> **Stored data**:
^^^^
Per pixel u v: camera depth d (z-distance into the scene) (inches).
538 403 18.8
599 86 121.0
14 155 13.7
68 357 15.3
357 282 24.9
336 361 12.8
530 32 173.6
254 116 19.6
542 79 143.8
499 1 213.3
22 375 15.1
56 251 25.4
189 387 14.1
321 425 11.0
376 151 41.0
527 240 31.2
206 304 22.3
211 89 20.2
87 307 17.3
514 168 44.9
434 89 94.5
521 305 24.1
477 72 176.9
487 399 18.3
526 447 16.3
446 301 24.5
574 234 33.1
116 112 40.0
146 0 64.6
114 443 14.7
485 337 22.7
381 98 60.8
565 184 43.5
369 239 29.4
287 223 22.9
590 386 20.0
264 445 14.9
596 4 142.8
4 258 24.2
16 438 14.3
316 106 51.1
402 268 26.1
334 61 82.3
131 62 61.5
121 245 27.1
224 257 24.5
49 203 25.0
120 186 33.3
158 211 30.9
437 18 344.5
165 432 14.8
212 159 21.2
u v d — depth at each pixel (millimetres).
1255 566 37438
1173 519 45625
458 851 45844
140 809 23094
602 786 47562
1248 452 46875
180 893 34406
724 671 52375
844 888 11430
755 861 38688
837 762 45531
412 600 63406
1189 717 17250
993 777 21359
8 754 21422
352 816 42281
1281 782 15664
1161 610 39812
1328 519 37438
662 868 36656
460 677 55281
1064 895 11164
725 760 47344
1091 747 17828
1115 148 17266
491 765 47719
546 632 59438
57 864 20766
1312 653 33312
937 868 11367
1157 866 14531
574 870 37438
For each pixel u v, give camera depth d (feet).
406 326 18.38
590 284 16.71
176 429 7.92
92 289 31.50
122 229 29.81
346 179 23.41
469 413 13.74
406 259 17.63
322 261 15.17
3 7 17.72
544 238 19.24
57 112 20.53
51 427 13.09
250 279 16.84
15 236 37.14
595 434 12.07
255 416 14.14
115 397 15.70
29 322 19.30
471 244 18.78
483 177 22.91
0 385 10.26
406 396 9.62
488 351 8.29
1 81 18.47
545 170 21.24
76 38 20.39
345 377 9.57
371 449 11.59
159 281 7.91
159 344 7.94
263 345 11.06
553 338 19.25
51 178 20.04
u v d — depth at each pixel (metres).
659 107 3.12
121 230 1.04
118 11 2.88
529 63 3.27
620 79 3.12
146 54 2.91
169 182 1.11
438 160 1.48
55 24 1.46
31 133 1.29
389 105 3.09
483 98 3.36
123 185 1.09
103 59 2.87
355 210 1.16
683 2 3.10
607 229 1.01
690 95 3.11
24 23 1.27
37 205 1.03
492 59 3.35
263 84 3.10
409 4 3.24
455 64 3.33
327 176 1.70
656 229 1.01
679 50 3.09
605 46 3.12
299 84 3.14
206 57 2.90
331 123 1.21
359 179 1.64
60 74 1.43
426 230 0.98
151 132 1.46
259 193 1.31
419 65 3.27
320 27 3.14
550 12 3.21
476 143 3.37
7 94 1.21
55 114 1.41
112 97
^^^^
> **Aim of the task**:
If a line in the records above contains the word "camera", count it, then give the total and nothing else.

> **Completed exercise**:
2